* **Tasks for this exercise**:
A – In the Otago sport and recreation text, in what year did North Otago's rugby union become a separate entity?
B – Carry the Otago sport and recreation text forward from its final heading, "A stadium for the south?"

* **Quoted text**:

<<<<

Kōrero: Otago region

Whārangi 15. Sport and recreation

Ngā whakaahua

Rugby

Rugby was first played in Otago in the early 1870s. Its heyday was the late 1930s and 1940s, when the Ranfurly Shield was held by either Otago or Southland for 15 years. Otago’s triumphs were strongly associated with the innovative coaching of ‘Young Vic’ Cavanagh.

The high point of the southern rugby year was the annual Southland–Otago match, which attracted tens of thousands of supporters to Carisbrook in Caversham to cheer for either the blue and gold (Otago) or maroon (Southland).

North Otago’s rugby union became a separate entity in 1927. In the 2010s its team played in the Heartland championship, and was part of the catchment for the lower South Island Highlanders for the Super 14 international competition.

Other team sports

Prominent Otago cricketers have included the batsmen Bert Sutcliffe and Glenn Turner, bowler Frank Cameron, all-rounder Lance Cairns and wicketkeeper Warren Lees. Otago women have excelled at hockey; the Maniototo team were national champions four times between 1957 and 1964, despite the area’s small population. The Southern Steel netball team, combining Southland and Otago, played in the ANZ trans-Tasman netball competition launched in 2008.

Track and field

Yvette Williams (later Corlett), Olympic champion and world record-holder in the long jump, was the best all-round female athlete in the world in the early 1950s.

Swimming

The pinnacle of Duncan Laing’s long coaching career at Dunedin’s Moana Pool was Danyon Loader’s two Olympic gold medals at Atlanta in 1996.

Horse racing

Galloping was based at South Dunedin’s Forbury Park in the late 1800s before moving to Wingatui on the Taieri Plain, where Hector Anderton trained many fine jumpers. 1970 Melbourne Cup winner Baghdad Note hailed from Wingatui. From the early 1900s Forbury Park was a venue for trotting and greyhound racing.

Hunting

The forested areas of the Blue Mountains and the Catlins are popular with pig and deer hunters. The more remote terrain behind Lakes Wakatipu and Wānaka is exploited by hunters of deer, chamois and tahr.

Fishing

The Clutha and its tributaries, the Manuherikia and Pomahaka, are trout-fishing rivers, and the Clutha, Taieri and Waitaki have salmon. All Otago’s lakes are stocked with brown or rainbow trout.

A stadium for the south?

>>>>

* **Material supplied**:
<<<<

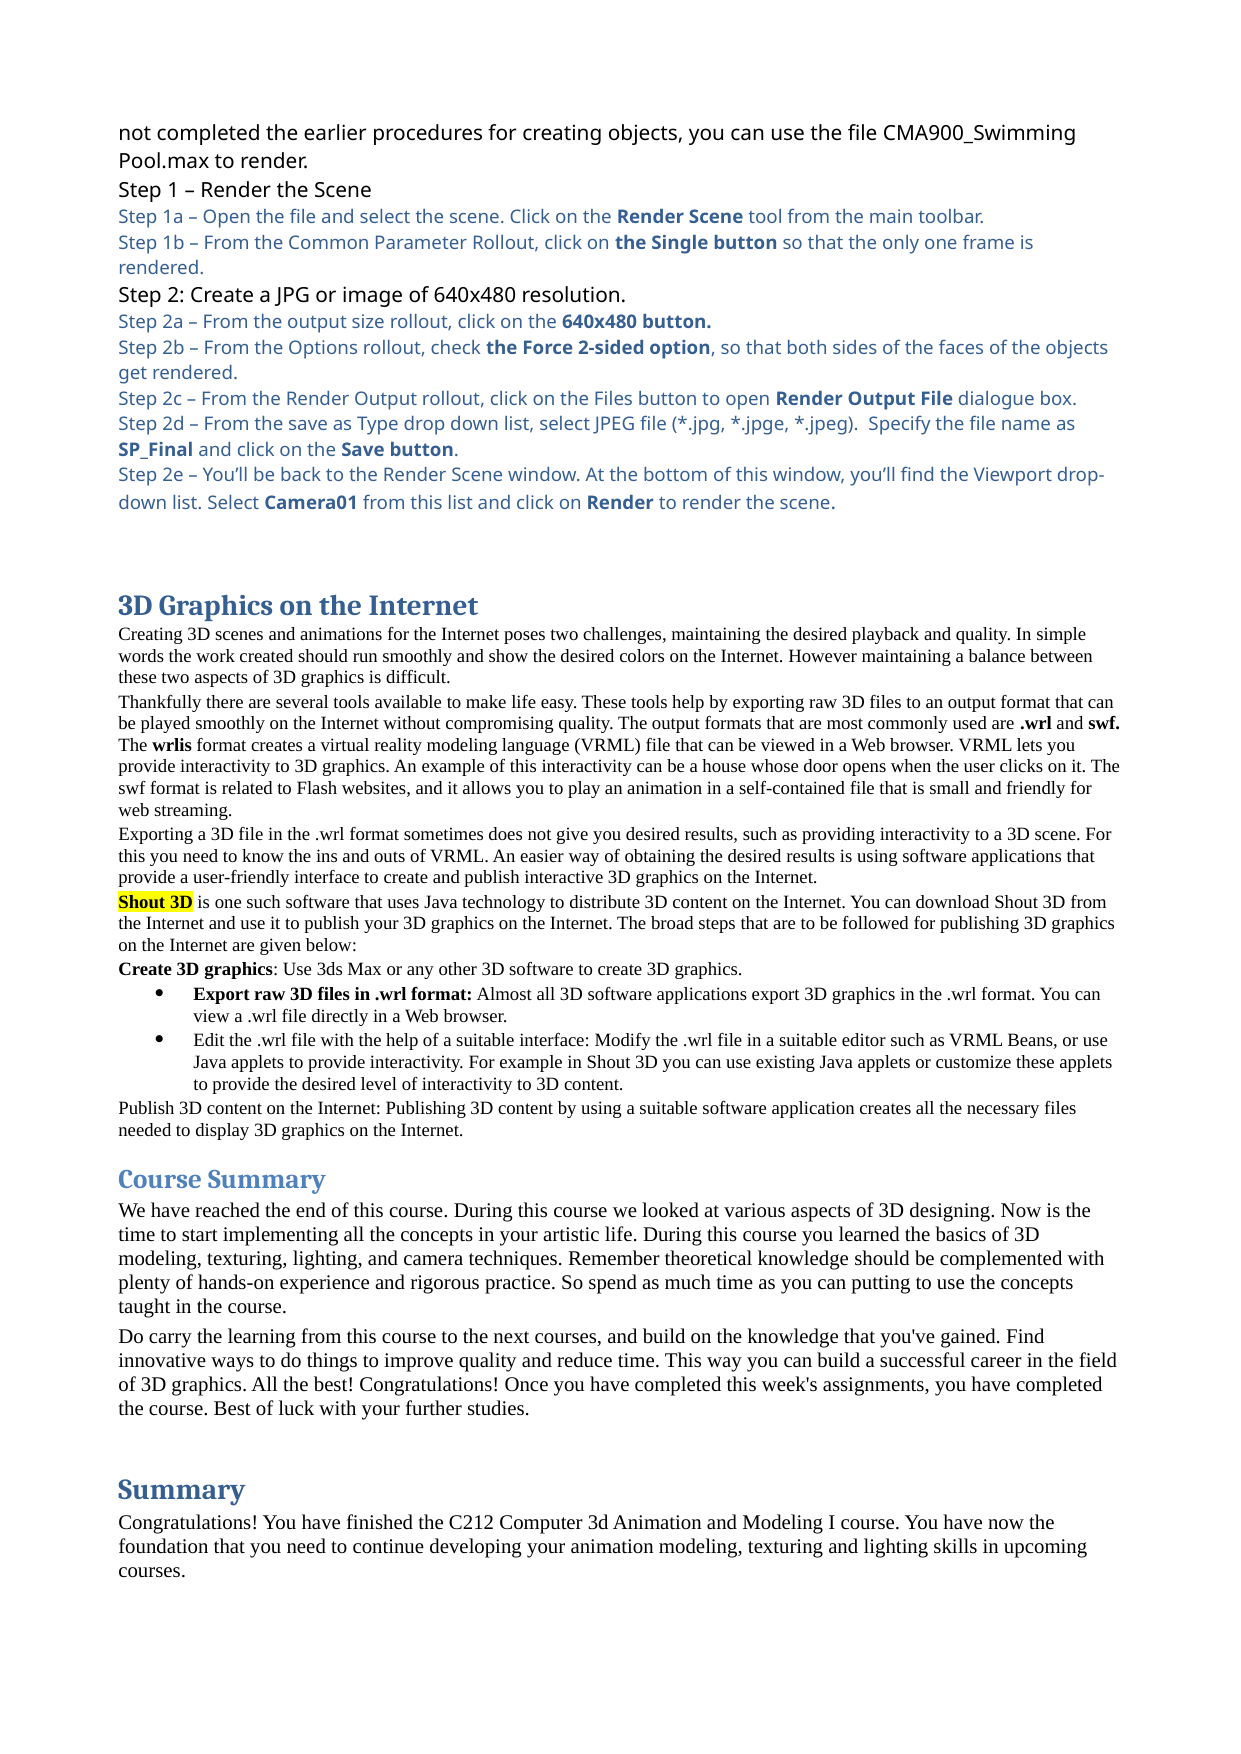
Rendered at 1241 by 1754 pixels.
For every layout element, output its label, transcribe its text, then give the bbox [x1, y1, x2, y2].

text Thankfully there are several tools available to make life easy. These tools help by exporting raw 3D files to an output format that can be played smoothly on the Internet without compromising quality. The output formats that are most commonly used are .wrl and swf. The wrlis format creates a virtual reality modeling language (VRML) file that can be viewed in a Web browser. VRML lets you provide interactivity to 3D graphics. An example of this interactivity can be a house whose door opens when the user clicks on it. The swf format is related to Flash websites, and it allows you to play an animation in a self-contained file that is small and friendly for web streaming. [118, 691, 1122, 820]
text Creating 3D scenes and animations for the Internet poses two challenges, maintaining the desired playback and quality. In simple words the work created should run smoothly and show the desired colors on the Internet. However maintaining a balance between these two aspects of 3D graphics is difficult. [118, 623, 1122, 688]
subtitle 3D Graphics on the Internet [118, 589, 1122, 623]
subtitle Summary [118, 1473, 1122, 1507]
subtitle Course Summary [118, 1164, 1122, 1195]
list Edit the .wrl file with the help of a suitable interface: Modify the .wrl file in a suitable editor such as VRML Beans, or use Java applets to provide interactivity. For example in Shout 3D you can use existing Java applets or customize these applets to provide the desired level of interactivity to 3D content. [156, 1029, 1122, 1094]
text Shout 3D is one such software that uses Java technology to distribute 3D content on the Internet. You can download Shout 3D from the Internet and use it to publish your 3D graphics on the Internet. The broad steps that are to be followed for publishing 3D graphics on the Internet are given below: [118, 891, 1122, 955]
text not completed the earlier procedures for creating objects, you can use the file CMA900_Swimming Pool.max to render. [118, 118, 1122, 175]
text Create 3D graphics: Use 3ds Max or any other 3D software to create 3D graphics. [118, 958, 1122, 980]
text Do carry the learning from this course to the next courses, and build on the knowledge that you've gained. Find innovative ways to do things to improve quality and reduce time. This way you can build a successful career in the field of 3D graphics. All the best! Congratulations! Once you have completed this week's assignments, you have completed the course. Best of luck with your further studies. [118, 1324, 1122, 1420]
text Congratulations! You have finished the C212 Computer 3d Animation and Modeling I course. You have now the foundation that you need to continue developing your animation modeling, texturing and lighting skills in upcoming courses. [118, 1510, 1122, 1582]
text Step 2: Create a JPG or image of 640x480 resolution. [118, 280, 1122, 308]
list Export raw 3D files in .wrl format: Almost all 3D software applications export 3D graphics in the .wrl format. You can view a .wrl file directly in a Web browser. [156, 983, 1122, 1026]
text Step 2a – From the output size rollout, click on the 640x480 button. Step 2b – From the Options rollout, check the Force 2-sided option, so that both sides of the faces of the objects get rendered. Step 2c – From the Render Output rollout, click on the Files button to open Render Output File dialogue box. Step 2d – From the save as Type drop down list, select JPEG file (*.jpg, *.jpge, *.jpeg). Specify the file name as SP_Final and click on the Save button. Step 2e – You’ll be back to the Render Scene window. At the bottom of this window, you’ll find the Viewport drop-down list. Select Camera01 from this list and click on Render to render the scene. [118, 308, 1122, 516]
text Step 1 – Render the Scene Step 1a – Open the file and select the scene. Click on the Render Scene tool from the main toolbar. Step 1b – From the Common Parameter Rollout, click on the Single button so that the only one frame is rendered. [118, 175, 1122, 280]
text Publish 3D content on the Internet: Publishing 3D content by using a suitable software application creates all the necessary files needed to display 3D graphics on the Internet. [118, 1097, 1122, 1140]
text We have reached the end of this course. During this course we looked at various aspects of 3D designing. Now is the time to start implementing all the concepts in your artistic life. During this course you learned the basics of 3D modeling, texturing, lighting, and camera techniques. Remember theoretical knowledge should be complemented with plenty of hands-on experience and rigorous practice. So spend as much time as you can putting to use the concepts taught in the course. [118, 1198, 1122, 1318]
text Exporting a 3D file in the .wrl format sometimes does not give you desired results, such as providing interactivity to a 3D scene. For this you need to know the ins and outs of VRML. An easier way of obtaining the desired results is using software applications that provide a user-friendly interface to create and publish interactive 3D graphics on the Internet. [118, 823, 1122, 888]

>>>>

* **Answers by task**:
A – 1927

B –
2007–9 saw much debate over the proposal to build a stadium in North Dunedin to replace Carisbrook rugby ground. Supporters believed it would bring visitors and spending to Dunedin and the wider region; critics said the numbers didn’t stack up. The Forsyth Barr stadium was completed in August 2011.

Seasonal sports

Summer sees an array of water sports – swimming, waterskiing and boating – on Otago’s lakes. Winter brings curling (a kind of bowling on frozen surfaces), luge and skating at Naseby’s modern facilities, and on smaller lakes, ponds and dams elsewhere in Central Otago when the weather is cold enough.

The opening of Coronet Peak ski field in 1939 launched the Queenstown Lakes district as a skiing area. Since 1977, ski fields have also been developed near Wānaka, at Treble Cone, Cardrona and Waiorau Snow Farm and Park. Near Queenstown, Coronet Peak, much expanded from its pre-war beginnings, has been joined by the Remarkables field, which opened in 1985. Skiers from the northern hemisphere train in Otago during the European summer.

Recreational cycling in Otago is dominated by the Otago Central Rail Trail, which opened in 2000 on the defunct Central Otago railway line. The 155-kilometre trail attracts thousands of amateur cyclists each year.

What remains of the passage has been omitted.